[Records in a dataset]
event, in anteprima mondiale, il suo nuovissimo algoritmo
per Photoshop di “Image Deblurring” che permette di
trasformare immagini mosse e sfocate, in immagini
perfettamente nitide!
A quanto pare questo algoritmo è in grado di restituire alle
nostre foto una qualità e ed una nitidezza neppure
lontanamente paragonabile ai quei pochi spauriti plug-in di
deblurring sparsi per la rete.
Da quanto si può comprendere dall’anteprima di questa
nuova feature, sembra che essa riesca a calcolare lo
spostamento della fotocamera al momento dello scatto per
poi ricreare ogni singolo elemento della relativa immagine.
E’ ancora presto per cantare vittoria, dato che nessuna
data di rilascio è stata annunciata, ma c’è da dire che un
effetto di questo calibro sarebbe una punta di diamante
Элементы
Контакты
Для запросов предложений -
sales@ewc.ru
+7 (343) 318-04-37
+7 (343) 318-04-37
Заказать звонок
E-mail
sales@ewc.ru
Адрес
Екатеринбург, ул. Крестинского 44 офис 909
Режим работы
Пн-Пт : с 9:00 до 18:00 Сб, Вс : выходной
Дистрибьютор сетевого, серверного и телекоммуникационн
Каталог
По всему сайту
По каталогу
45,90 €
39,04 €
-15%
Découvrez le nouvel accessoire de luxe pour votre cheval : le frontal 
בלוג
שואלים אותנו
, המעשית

» **Work to complete**: Could you extract all the text in the material, reproducing every line exactly?

» **Exercise response**:
event, in anteprima mondiale, il suo nuovissimo algoritmo
per Photoshop di “Image Deblurring” che permette di
trasformare immagini mosse e sfocate, in immagini
perfettamente nitide!
A quanto pare questo algoritmo è in grado di restituire alle
nostre foto una qualità e ed una nitidezza neppure
lontanamente paragonabile ai quei pochi spauriti plug-in di
deblurring sparsi per la rete.
Da quanto si può comprendere dall’anteprima di questa
nuova feature, sembra che essa riesca a calcolare lo
spostamento della fotocamera al momento dello scatto per
poi ricreare ogni singolo elemento della relativa immagine.
E’ ancora presto per cantare vittoria, dato che nessuna
data di rilascio è stata annunciata, ma c’è da dire che un
effetto di questo calibro sarebbe una punta di diamante
Элементы
Контакты
Для запросов предложений -
sales@ewc.ru
+7 (343) 318-04-37
+7 (343) 318-04-37
Заказать звонок
E-mail
sales@ewc.ru
Адрес
Екатеринбург, ул. Крестинского 44 офис 909
Режим работы
Пн-Пт : с 9:00 до 18:00 Сб, Вс : выходной
Дистрибьютор сетевого, серверного и телекоммуникационн
Каталог
По всему сайту
По каталогу
45,90 €
39,04 €
-15%
Découvrez le nouvel accessoire de luxe pour votre cheval : le frontal 
בלוג
שואלים אותנו
, המעשית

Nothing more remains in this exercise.